Monday, August 12, 2013

Heart Tracks - Against The Wind

     In 1971 a Scotsman named Chay Blyth did something never done before.  He sailed around the world going against the prevailing winds and currents.  He completed his journey in 292 days and upon his return to England, 6000 people, including much of the royal family was on hand to welcome him.  This may have been a nautical first, but it's not a spiritual one.  Each of us, no matter what we think of spiritual things, of God, Christ, the Holy Spirit, lives out our lives walking against one type of wind and current or the other.  For  some, the end of it will be victory and celebration.  For so many others, it will be destruction and sorrow.  We will live either against the wind and currents of the kingdom of this world, or against that of the Kingdom of heaven.  Both will involve much trouble, but the trouble of the first will only bring us low, whereas the trouble of the latter will continue to lift us ever upward to and with Him.  We will live as Jonah did, always running and hiding from God, or as Paul did, always moving deeper and deeper into Him.  Both journeyed against the wind, the grain of a kingdom.  Jonah against the Kingdom of God, and Paul against the kingdom of this world.
    We see in Jonah where the Father gave a message to Jonah for the city of Nineveh.  He was to go there and bring the message of repentance and the offer of God's forgiveness to them.  Instead, he fled in the opposite direction, towards Spain, seeking to escape the Father's will and desire for him, and for all that He wished to do through him.  What he encountered was a storm that threatened to tear his vessel of escape apart, being cast adrift into deep waters, and eventually, life in the darkness of the belly of a fish.  Eventually he agreed to obey His call, though without a whole heart.  As far as we can tell, the end of his story leaves him joyless.  Lack of joy and lack of life, these are the end for everyone who chooses Jonah's way, the way that goes against the wind, the grain, of the Kingdom of God.
    Paul, on the other hand, embraced the call and life of the Father in Christ.  That way took him on a path that walked against the raging winds and currents of this world.  He had constant opposition, even hatred.  He too suffered shipwreck and being adrift at sea.  He knew the prison cell, the pain of being beaten, ridiculed, misunderstood, even stoned and left for dead, and perhaps he was dead.
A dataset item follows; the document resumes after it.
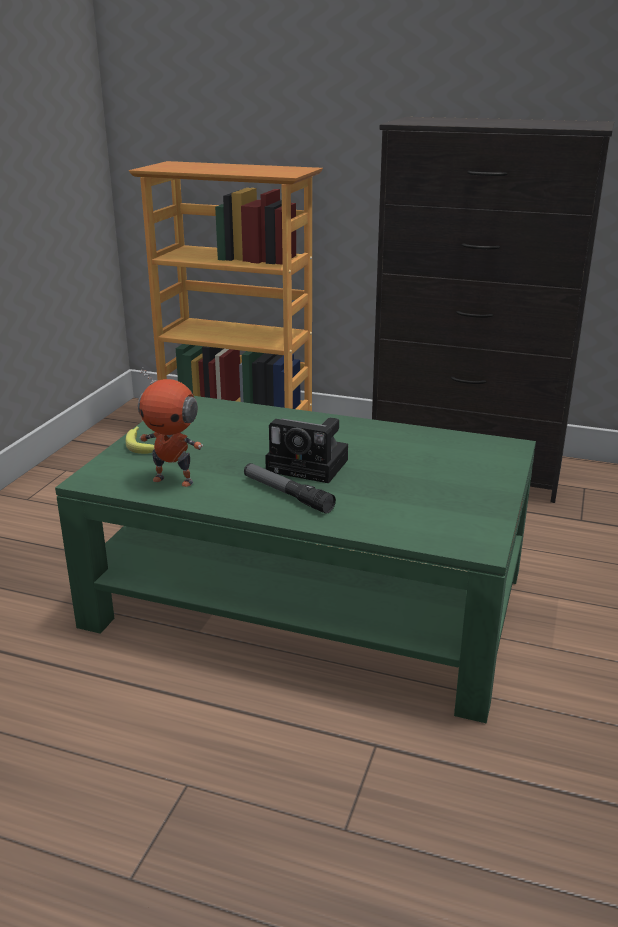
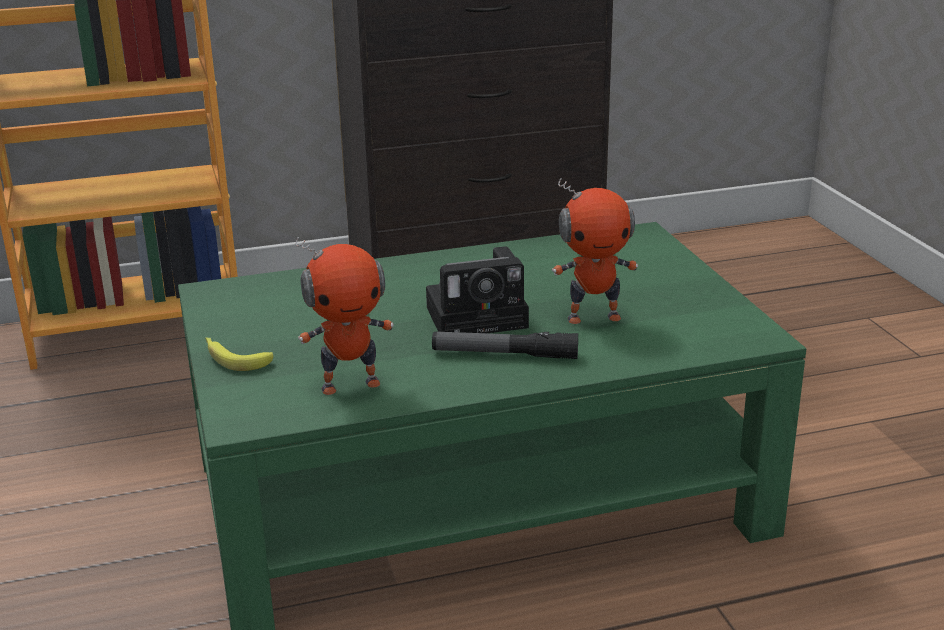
camera: 35 degrees left, 0 degrees up
none -> toy robot [552,178,638,324]

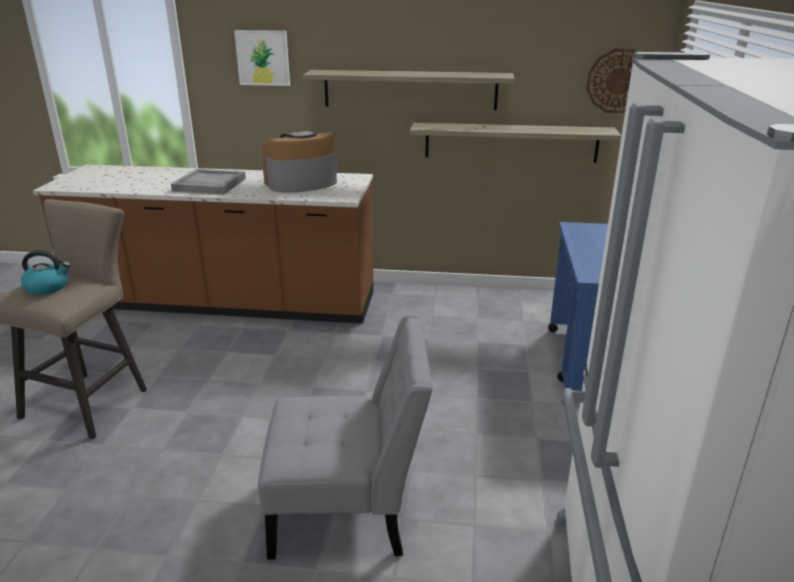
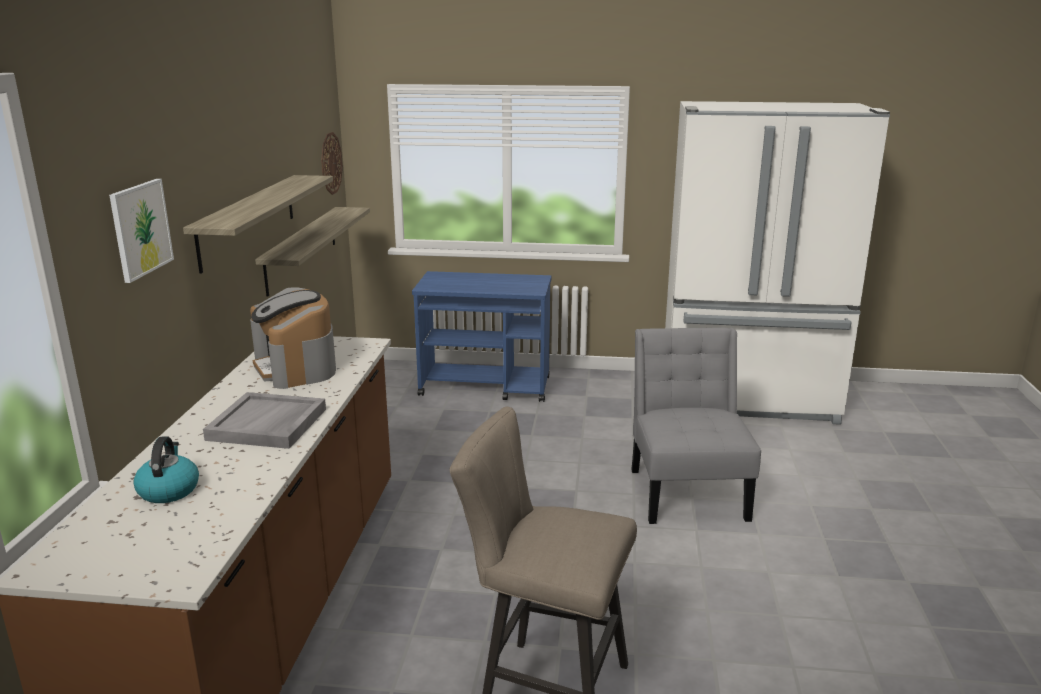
camera: 90 degrees left, 5 degrees down
kettle [21,250,70,295] -> kettle moved to [133,436,199,503]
If so, the Spirit of God raised him up to continue on his journey against the wind.  For him, there was no great celebration, no throngs to greet him.  Not in this world anyway.  Yet, his journey against the wind only served to lift him higher, as it does the eagle, into and ever deepening, greater relationship with Christ.  Chinese church leader Brother Yun wrote, "We shouldn't pray for a lighter load to carry, but for a stronger back to endure.  Then this world will see that God is with us, empowering us to live in a way that reflects His love and power.  This is true freedom."  This is a life lived against the wind.
   Which wind and current do you walk against today?  The current of the world, or the Kingdom?  Which grain are you living against?  To go "against the grain," means that a piece of wood is being planed in the wrong direction.  The result will be that the surface will tear, rather than lie smoothly.  Living against the grain of the Kingdom of God will only result in the tearing apart of your life and all that involves that life.  To live against the grain of this world will bring trouble, likely lots of it.  It did for Paul and even moreso for Christ.  Yet the result will be a smoothness of His Spirit and life that will empower us on the journey, bringing healing and wonder through our lives.  The applause of the world will never be ours, but the applause of heaven, of the nail scarred hands of Christ, will be.  Is the current you walk against today taking you there?